Text
—————

Let’s talk about “value.” Value, at its simplest, is merely the consequences of acting upon the world in a manner which “improves” (some might say despoils) some part of it. If, for example, someone takes a pile of timber, a saw and some glue and nails, and then turns it into a table, they have added value. The same is true of goods and services across the economy. Wherever people act to improve the goods and services that we collectively consume, value is added… governments even attempt to tax that additional value via, well, Value Added Tax.
Value also has a clear relationship to another key factor in the way an economy works – productivity. We have all been brought up to understand that the simplest way of growing an economy is to improve productivity. In effect, to do more for less, or to put it another way, to make the addition of value more efficient.
In the coming months, as the western economies crater as a consequence of the follies of their elites, we are going to hear a great many siren voices urging us to improve our collective productivity in order to pull our stagnating economies out of the doldrums and to put an end to the cost-of-living crisis. And yet, among the biggest mistakes made by almost all of us is the false attribution of value and productivity.
For many on the political left, and at least some on the right, labour is the source of value – a view which can be traced back to classical liberal economists such as Adam Smith and David Ricardo. In classic Marxist thinking, capitalism uses the payment of wages for workers’ time as a means of converting the surplus value they create into profit. Politics in a capitalist economy then becomes an ongoing struggle over the respective shares of surplus value divided into the wages of workers and the profits of capitalists. According to Ricardo:
“The value of a commodity, or the quantity of any other commodity for which it will exchange, depends on the relative quantity of labour which is necessary for its production…”
Smith qualified this by arguing it was labour time rather than quantity which mattered:
“If among a nation of hunters, for example, it usually costs twice the labour to kill a beaver which it does to kill a deer, one beaver should naturally exchange for, or be worth two deer. It is natural that what is usually the produce of two days’ or two hours’ labour, should be worth double of what is usually the produce of one day’s or one hour’s labour.”

—————

Entries
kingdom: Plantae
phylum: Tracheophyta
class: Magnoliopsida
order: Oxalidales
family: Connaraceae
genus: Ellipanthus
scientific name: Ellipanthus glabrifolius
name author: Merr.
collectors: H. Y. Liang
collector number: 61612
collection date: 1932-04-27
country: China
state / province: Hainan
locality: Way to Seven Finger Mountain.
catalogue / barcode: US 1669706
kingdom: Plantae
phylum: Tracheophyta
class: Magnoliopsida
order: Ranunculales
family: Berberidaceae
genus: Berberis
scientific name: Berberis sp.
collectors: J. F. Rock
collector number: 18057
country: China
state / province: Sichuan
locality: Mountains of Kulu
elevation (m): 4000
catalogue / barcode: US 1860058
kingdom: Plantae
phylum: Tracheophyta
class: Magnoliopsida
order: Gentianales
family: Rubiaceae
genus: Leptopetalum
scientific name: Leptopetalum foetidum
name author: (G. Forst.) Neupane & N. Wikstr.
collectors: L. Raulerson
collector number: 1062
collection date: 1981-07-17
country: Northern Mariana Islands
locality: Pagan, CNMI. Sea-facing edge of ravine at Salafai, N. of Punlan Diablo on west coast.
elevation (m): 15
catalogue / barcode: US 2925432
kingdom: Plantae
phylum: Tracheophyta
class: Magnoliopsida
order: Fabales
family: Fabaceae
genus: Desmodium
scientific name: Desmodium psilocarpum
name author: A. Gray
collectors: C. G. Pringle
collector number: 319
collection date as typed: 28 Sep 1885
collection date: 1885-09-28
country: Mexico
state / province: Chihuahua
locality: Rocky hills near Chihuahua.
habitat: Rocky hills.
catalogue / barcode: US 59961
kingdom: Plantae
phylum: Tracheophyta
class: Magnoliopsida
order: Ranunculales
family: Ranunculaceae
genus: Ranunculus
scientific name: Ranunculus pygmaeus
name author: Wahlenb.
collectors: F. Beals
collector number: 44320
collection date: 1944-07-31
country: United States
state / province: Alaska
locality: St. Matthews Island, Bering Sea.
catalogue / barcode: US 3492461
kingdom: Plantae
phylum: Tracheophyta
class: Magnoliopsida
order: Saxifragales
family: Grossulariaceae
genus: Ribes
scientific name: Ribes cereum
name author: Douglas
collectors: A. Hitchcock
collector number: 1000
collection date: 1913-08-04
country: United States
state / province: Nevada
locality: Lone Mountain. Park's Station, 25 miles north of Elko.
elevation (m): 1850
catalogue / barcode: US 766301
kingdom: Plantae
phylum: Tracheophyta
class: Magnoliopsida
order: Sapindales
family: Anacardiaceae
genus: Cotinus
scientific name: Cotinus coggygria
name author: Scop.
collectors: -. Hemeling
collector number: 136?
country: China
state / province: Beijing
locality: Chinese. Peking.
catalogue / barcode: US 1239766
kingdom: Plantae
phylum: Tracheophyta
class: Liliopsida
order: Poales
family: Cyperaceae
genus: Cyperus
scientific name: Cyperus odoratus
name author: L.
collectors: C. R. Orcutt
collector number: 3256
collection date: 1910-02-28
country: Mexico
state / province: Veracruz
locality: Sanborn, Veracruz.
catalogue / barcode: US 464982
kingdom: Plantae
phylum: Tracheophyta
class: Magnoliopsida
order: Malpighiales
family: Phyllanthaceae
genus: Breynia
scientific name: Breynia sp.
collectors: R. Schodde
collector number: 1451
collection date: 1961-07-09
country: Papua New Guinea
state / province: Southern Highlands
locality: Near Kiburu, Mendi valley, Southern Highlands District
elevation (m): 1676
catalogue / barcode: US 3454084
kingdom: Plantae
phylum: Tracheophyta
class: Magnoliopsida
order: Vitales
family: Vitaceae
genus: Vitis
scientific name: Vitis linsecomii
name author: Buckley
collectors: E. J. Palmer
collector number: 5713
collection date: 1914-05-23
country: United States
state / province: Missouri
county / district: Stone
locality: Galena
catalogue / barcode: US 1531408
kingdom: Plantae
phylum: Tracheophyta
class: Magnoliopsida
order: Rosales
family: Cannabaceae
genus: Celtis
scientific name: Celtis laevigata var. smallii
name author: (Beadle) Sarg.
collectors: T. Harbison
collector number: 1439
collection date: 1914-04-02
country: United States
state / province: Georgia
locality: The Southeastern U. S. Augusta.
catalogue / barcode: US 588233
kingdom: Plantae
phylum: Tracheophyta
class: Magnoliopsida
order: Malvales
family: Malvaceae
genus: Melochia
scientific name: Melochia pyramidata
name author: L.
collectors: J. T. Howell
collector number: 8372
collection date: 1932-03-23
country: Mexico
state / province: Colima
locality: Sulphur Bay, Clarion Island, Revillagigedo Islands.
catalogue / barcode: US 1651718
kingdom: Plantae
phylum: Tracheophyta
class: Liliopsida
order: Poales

—————

Required work
Please carry the passage on value and productivity forward from its last sentence, the quoted line from Smith about beavers and deer.

Final result
This line of thinking was flawed, since it allowed that the product of a bad or slow worker would have more value than the product of a good and fast worker. Marx was to tidy the thinking up by insisting that it was “socially necessary labour time” which mattered. The value of our wooden table was not the time our worker took to construct it, but rather the average time that a skilled carpenter would take to construct a wooden table. The other useful line of thought offered by Marx was that there is a difference between exchange and use value. This, for example, helps us understand why a Chippendale table might sell for a much higher amount than a plain utilitarian table. In monetary terms, the value of an item is merely whatever someone is prepared to pay for it. Nevertheless, there was something about socially necessary labour time which set a minimum value below which an item is neither worth selling nor even constructing.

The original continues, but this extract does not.